=== Record extracts ===

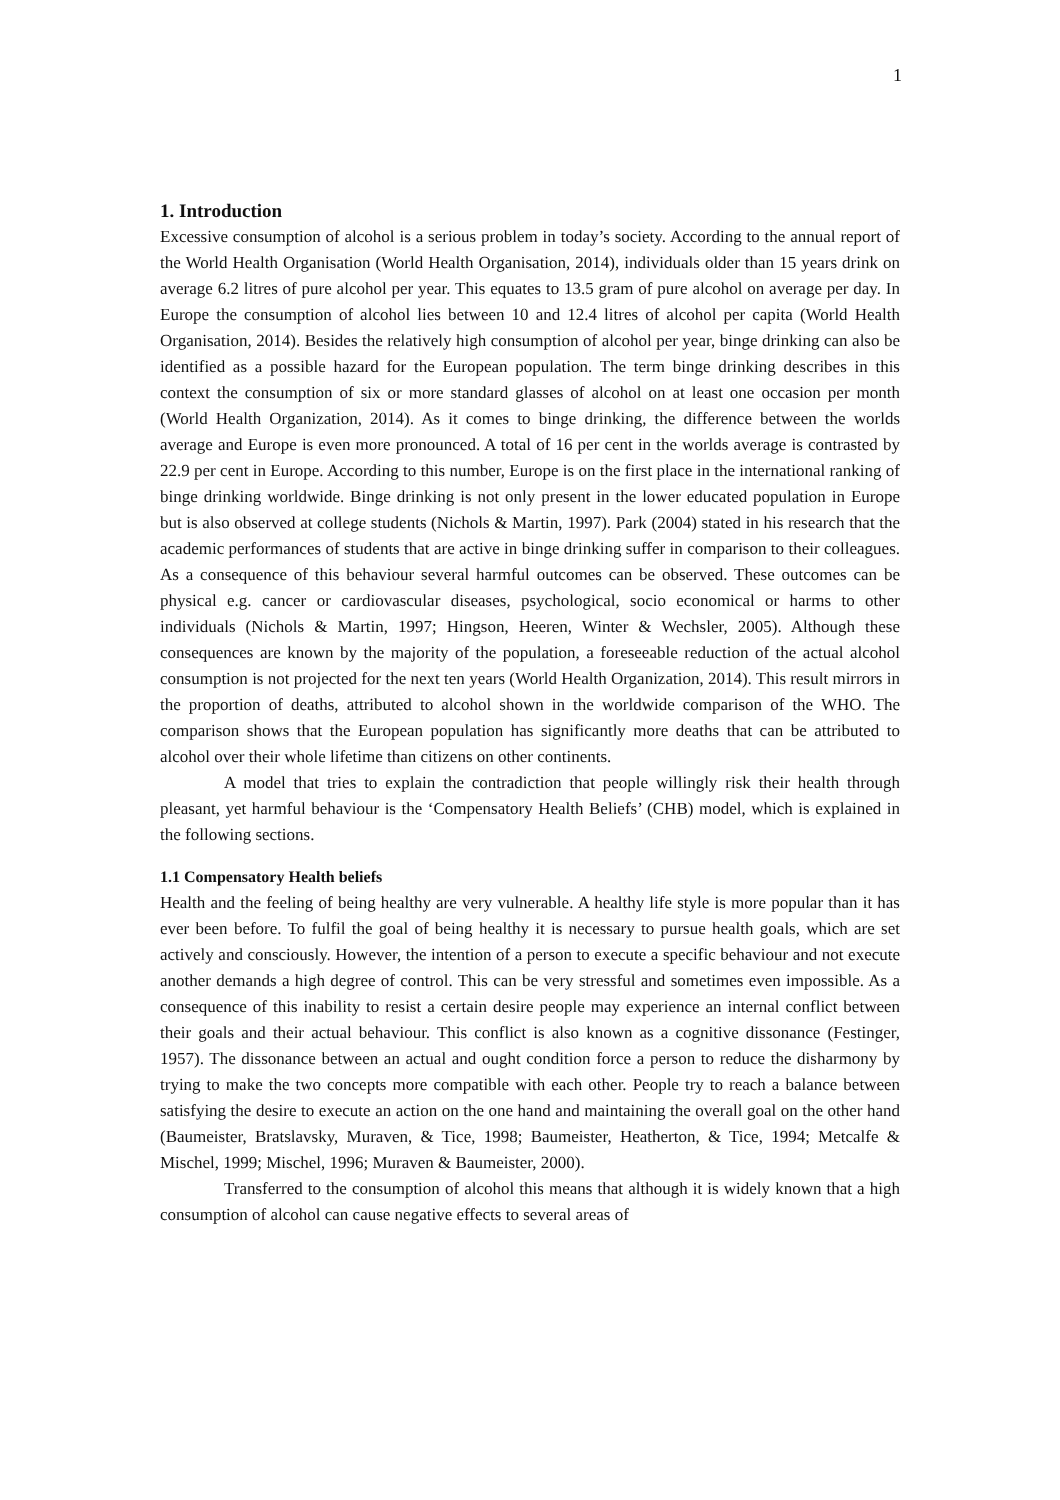1
1. Introduction
Excessive consumption of alcohol is a serious problem in today’s society. According to the annual report of the World Health Organisation (World Health Organisation, 2014), individuals older than 15 years drink on average 6.2 litres of pure alcohol per year. This equates to 13.5 gram of pure alcohol on average per day. In Europe the consumption of alcohol lies between 10 and 12.4 litres of alcohol per capita (World Health Organisation, 2014). Besides the relatively high consumption of alcohol per year, binge drinking can also be identified as a possible hazard for the European population. The term binge drinking describes in this context the consumption of six or more standard glasses of alcohol on at least one occasion per month (World Health Organization, 2014). As it comes to binge drinking, the difference between the worlds average and Europe is even more pronounced. A total of 16 per cent in the worlds average is contrasted by 22.9 per cent in Europe. According to this number, Europe is on the first place in the international ranking of binge drinking worldwide. Binge drinking is not only present in the lower educated population in Europe but is also observed at college students (Nichols & Martin, 1997). Park (2004) stated in his research that the academic performances of students that are active in binge drinking suffer in comparison to their colleagues. As a consequence of this behaviour several harmful outcomes can be observed. These outcomes can be physical e.g. cancer or cardiovascular diseases, psychological, socio economical or harms to other individuals (Nichols & Martin, 1997; Hingson, Heeren, Winter & Wechsler, 2005). Although these consequences are known by the majority of the population, a foreseeable reduction of the actual alcohol consumption is not projected for the next ten years (World Health Organization, 2014). This result mirrors in the proportion of deaths, attributed to alcohol shown in the worldwide comparison of the WHO. The comparison shows that the European population has significantly more deaths that can be attributed to alcohol over their whole lifetime than citizens on other continents.
A model that tries to explain the contradiction that people willingly risk their health through pleasant, yet harmful behaviour is the ‘Compensatory Health Beliefs’ (CHB) model, which is explained in the following sections.
1.1 Compensatory Health beliefs
Health and the feeling of being healthy are very vulnerable. A healthy life style is more popular than it has ever been before. To fulfil the goal of being healthy it is necessary to pursue health goals, which are set actively and consciously. However, the intention of a person to execute a specific behaviour and not execute another demands a high degree of control. This can be very stressful and sometimes even impossible. As a consequence of this inability to resist a certain desire people may experience an internal conflict between their goals and their actual behaviour. This conflict is also known as a cognitive dissonance (Festinger, 1957). The dissonance between an actual and ought condition force a person to reduce the disharmony by trying to make the two concepts more compatible with each other. People try to reach a balance between satisfying the desire to execute an action on the one hand and maintaining the overall goal on the other hand (Baumeister, Bratslavsky, Muraven, & Tice, 1998; Baumeister, Heatherton, & Tice, 1994; Metcalfe & Mischel, 1999; Mischel, 1996; Muraven & Baumeister, 2000).
Transferred to the consumption of alcohol this means that although it is widely known that a high consumption of alcohol can cause negative effects to several areas of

===

What this task involves |
For every line above that includes the string "Compensatory", copy the line.

Result of the task |
A model that tries to explain the contradiction that people willingly risk their health through pleasant, yet harmful behaviour is the ‘Compensatory Health Beliefs’ (CHB) model, which is explained in the following sections.
1.1 Compensatory Health beliefs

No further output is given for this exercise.